Johnny Mercer was one of those rare songwriters of the '30s and '40s who was also an accomplished performer. While that made his Lyrics and Lyricists gig a little slicker than most, it was no less charming or insightful. The other night I had the record of it on...it closes with a 29-song medley of songs that Mercer wrote the lyrics for (and in some cases words AND music for). It's probably 20 minutes long, and just devastating...I swear I almost cried. It's amazing to think of one man being responsible for so many great songs. It was just staggering. Here's the medley...check this out:

Lazy Bones
Goody Goody
Too Marvelous for Words
Jeepers, Creepers
Satin Doll
You Must Have Been a Beautiful Baby
That Old Black Magic
Ac-Cent-Tchu-Ate the Positive
Fools Rush In
I Remember You
Day In-Day Out
Dearly Beloved
Come Rain or Come Shine
Tangerine
Hooray for Hollywood
Laura
Dream
Atchison, Topeka, and the Santa Fe
Something's Gotta Give
One for My Baby
In the Cool, Cool, Cool of the Evening
Skylark
The Autumn Leaves
I Wanna Be Around
Blues in the Night
Charade
The Summer Wind
Moon River
Days of Wine and Roses

Chances are, most people have heard at least a few of these, right?

Tuesday, September 9, 2008

Dis Ain't Da Drum...

...can a bad drum sound sink a record? I don't think so. That first Moby Grape album had drums that sound like a piece of notebook paper hit with a pencil, but the songs, singing, and guitar playing are so mighty that, well, one overlooks the anemic drummin'. I'm also thinking of the weird gated drum sound on Michael Penn's "No Myth," which is hard to tell if it's just '80s drums or if they are being blown out like that as some sort of special effect.

The subject popped into my head because I went to the record store this morning and picked up the new Jules Shear album More, which for some reason he recorded as Jules Mark Shear. (After what, three decades as just plain old "Jules Shear"? Whatever.) More has what has got to be the worst drum sound I've heard on record this year...simultaneously tinny and cavernous, very modern sounding in a bad way.

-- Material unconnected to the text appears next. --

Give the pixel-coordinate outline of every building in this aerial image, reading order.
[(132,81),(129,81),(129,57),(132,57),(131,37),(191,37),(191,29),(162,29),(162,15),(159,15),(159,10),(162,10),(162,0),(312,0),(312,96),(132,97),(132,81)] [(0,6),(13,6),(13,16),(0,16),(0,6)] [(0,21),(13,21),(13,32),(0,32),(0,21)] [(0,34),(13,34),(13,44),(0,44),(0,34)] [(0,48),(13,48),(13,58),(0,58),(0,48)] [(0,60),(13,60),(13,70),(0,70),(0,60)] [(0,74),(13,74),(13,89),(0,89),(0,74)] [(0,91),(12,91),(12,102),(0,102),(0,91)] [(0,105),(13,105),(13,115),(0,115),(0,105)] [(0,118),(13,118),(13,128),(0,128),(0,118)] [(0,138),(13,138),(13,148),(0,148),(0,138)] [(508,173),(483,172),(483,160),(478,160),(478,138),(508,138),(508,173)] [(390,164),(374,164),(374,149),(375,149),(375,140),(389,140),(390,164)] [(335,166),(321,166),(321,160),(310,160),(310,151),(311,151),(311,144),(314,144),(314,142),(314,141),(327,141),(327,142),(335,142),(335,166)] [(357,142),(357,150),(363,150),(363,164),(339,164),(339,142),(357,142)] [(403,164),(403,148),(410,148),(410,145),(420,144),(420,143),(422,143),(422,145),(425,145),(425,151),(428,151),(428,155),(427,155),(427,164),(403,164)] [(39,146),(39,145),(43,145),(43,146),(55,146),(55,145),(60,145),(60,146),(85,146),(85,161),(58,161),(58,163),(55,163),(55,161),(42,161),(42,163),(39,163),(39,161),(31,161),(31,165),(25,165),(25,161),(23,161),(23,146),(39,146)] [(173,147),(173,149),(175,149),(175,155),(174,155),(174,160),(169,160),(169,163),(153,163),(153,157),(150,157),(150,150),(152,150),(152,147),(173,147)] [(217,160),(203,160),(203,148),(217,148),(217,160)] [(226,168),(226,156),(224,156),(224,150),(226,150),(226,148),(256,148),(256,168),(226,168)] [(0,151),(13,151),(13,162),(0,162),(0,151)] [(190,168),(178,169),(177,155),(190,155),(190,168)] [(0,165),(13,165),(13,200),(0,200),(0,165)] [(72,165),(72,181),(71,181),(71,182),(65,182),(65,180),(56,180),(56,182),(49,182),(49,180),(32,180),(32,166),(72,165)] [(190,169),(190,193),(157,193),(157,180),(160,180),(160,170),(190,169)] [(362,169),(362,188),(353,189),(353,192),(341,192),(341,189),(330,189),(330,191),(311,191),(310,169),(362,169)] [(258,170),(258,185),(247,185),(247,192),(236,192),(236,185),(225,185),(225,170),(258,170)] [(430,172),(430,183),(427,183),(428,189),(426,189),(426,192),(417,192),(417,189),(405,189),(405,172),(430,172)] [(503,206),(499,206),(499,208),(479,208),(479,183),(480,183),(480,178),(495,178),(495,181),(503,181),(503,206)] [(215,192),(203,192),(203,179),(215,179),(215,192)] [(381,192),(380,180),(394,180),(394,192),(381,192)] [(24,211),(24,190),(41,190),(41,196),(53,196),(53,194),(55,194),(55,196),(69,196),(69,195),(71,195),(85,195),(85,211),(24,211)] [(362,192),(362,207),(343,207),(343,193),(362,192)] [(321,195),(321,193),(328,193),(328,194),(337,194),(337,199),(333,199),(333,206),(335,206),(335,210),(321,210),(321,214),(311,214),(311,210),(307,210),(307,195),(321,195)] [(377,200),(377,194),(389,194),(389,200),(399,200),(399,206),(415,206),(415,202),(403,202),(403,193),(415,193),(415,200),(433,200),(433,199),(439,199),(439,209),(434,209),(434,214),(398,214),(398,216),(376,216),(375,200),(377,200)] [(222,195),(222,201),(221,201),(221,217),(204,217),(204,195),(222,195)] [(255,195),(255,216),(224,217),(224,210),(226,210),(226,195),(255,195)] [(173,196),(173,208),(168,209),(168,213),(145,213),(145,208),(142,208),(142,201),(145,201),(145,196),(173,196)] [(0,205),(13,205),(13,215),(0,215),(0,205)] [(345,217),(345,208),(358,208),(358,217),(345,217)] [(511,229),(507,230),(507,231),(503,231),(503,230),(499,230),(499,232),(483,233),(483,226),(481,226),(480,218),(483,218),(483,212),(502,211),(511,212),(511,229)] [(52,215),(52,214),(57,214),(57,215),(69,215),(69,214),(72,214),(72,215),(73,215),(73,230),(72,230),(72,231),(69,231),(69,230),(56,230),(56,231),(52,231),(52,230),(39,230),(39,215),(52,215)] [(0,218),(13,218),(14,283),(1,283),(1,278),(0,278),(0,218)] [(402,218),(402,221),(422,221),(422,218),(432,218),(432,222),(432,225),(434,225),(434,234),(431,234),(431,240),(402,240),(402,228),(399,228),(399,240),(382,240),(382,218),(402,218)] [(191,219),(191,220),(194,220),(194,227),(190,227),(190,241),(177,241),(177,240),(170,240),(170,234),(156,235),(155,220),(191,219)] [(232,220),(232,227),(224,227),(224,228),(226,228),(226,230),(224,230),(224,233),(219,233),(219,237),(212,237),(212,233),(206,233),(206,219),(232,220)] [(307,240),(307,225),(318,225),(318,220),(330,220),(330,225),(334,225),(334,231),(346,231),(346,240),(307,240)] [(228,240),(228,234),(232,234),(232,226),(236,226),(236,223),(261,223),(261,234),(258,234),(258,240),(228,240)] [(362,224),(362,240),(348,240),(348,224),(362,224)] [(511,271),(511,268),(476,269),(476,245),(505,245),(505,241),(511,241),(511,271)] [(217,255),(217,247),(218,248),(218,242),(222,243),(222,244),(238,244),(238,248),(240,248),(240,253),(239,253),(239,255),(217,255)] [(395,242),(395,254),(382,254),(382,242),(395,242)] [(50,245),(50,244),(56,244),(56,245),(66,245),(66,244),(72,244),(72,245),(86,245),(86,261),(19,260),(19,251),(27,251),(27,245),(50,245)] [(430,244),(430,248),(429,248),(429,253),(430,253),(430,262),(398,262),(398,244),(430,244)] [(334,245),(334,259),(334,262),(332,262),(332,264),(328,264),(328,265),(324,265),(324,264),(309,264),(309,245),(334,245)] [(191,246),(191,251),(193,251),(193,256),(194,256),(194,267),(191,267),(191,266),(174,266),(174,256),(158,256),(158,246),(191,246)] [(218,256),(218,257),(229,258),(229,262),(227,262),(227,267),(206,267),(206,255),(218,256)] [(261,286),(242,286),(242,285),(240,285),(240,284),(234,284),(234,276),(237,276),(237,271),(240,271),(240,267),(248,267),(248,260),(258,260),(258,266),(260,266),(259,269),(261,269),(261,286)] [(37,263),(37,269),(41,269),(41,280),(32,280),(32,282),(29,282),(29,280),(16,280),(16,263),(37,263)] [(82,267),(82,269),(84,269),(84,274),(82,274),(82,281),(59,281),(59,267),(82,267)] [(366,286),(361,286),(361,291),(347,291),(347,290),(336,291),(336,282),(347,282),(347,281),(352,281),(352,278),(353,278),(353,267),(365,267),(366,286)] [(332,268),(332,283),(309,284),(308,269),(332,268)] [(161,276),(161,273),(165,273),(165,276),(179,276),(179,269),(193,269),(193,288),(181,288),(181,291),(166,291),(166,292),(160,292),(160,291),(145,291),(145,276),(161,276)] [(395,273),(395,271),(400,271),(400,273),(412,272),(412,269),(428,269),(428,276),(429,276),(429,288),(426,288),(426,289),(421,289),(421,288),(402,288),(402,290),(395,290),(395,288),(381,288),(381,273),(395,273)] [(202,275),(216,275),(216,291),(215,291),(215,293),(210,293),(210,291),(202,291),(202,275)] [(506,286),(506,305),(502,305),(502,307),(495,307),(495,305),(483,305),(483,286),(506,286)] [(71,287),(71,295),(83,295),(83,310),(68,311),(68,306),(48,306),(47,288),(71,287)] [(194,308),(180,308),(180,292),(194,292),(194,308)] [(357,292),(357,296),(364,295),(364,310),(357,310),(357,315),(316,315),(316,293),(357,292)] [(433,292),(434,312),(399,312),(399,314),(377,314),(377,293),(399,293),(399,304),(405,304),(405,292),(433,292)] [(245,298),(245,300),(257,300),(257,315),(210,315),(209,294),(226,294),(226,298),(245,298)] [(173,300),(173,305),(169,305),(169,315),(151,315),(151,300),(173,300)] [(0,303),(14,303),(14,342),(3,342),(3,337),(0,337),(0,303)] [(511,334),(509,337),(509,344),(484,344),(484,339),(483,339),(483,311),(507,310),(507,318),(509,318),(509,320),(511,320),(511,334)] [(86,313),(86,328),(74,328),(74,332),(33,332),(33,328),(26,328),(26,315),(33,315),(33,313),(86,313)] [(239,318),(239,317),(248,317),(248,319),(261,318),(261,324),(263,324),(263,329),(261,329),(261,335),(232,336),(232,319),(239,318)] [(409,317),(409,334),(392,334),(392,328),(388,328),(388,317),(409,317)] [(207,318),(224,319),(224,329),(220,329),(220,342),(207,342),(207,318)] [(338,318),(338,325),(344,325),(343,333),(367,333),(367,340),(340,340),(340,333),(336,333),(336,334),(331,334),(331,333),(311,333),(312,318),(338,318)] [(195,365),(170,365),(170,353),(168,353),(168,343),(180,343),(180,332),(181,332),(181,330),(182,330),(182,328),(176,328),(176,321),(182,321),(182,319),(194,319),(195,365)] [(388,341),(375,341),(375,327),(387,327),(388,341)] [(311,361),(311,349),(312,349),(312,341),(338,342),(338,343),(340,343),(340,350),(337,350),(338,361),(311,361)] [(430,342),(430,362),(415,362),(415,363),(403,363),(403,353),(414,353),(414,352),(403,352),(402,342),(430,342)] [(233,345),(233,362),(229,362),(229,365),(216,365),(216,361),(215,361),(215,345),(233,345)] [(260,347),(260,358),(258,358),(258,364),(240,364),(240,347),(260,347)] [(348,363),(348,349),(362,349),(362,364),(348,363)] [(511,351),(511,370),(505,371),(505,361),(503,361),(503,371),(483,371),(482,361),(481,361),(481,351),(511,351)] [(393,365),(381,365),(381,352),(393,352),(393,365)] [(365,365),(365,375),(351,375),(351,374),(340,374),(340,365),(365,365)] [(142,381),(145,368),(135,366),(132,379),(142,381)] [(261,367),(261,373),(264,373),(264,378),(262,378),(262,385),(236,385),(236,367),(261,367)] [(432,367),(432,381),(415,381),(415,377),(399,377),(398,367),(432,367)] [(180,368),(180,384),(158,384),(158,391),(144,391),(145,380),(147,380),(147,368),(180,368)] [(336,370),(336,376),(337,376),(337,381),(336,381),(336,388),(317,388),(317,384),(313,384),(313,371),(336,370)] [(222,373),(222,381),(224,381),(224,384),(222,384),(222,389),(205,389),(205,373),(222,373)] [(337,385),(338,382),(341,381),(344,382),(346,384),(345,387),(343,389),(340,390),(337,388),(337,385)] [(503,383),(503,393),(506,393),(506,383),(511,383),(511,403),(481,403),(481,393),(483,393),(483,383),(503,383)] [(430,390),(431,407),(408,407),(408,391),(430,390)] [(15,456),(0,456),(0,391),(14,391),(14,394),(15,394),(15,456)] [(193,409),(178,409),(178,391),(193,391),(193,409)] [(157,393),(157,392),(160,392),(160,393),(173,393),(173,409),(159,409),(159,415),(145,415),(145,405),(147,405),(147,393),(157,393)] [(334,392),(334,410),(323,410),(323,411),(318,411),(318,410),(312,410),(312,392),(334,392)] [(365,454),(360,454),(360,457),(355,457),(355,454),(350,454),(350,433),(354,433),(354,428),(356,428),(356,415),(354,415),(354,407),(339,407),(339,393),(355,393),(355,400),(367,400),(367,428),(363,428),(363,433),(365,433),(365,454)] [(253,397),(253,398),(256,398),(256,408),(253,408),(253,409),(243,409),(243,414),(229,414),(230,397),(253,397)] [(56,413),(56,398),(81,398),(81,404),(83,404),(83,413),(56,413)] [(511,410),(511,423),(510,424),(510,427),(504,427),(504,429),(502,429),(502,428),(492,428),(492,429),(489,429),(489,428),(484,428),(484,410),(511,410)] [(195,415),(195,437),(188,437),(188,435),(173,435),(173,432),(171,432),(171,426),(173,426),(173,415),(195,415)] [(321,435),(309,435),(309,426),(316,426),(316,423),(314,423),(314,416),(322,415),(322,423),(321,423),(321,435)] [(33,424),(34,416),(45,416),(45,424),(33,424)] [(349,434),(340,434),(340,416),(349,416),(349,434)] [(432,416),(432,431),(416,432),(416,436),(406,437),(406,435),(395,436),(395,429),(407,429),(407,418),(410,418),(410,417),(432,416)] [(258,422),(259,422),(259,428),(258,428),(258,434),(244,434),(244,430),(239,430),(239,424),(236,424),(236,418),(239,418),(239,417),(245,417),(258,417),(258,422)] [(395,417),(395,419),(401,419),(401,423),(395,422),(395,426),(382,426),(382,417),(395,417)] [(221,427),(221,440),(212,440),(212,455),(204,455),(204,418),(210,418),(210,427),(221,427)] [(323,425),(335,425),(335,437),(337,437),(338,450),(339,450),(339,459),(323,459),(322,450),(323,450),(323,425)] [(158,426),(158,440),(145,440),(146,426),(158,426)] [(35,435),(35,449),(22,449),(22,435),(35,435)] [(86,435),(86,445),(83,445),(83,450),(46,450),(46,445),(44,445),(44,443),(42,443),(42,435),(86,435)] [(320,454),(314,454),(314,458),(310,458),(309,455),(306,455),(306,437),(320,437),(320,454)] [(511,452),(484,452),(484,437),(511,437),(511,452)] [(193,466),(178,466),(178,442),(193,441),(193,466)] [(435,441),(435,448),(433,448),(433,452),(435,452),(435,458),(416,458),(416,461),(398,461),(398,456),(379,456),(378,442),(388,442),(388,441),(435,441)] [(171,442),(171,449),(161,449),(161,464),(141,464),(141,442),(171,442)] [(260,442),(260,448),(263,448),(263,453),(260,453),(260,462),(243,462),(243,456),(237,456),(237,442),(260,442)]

Digital. The bass drum has the same sorta "pop" to it that I imagine Tom Brady's ACL does -- not a warm heartbeat, but a cold snap.

Fortunately the drum sound doesn't ruin the album...the album kinda ruins the album. I could only get four songs in before I turned it off, but this is a very mannered attempt to ROCK again, from a writer/performer who was always more a pop guy. The title track has hung around his repertoire for years, and wasn't all that great acoustic -- much less electrified all out of proportion. I guess I need to stop buying his records...

Since his mighty trio of disks with Jules and the Polar Bears, to his '80s solo albums (great big '80s pop with brains), to his amazing albums for Island in the '90s, he's been constantly surprising and enlightening...but since Healing Bones, it seems like something left the building. He did a little acoustic album a year or two ago that was a step in the right direction, which he has clearly disregarded with this beast...More was produced by Sean Slade, who made a name for himself making '90s alternative rock albums, of which quite a few now sound dated. This new Shear disk has a distinctly out of time feel, and not in a good "lost classic" way...I'm sad now.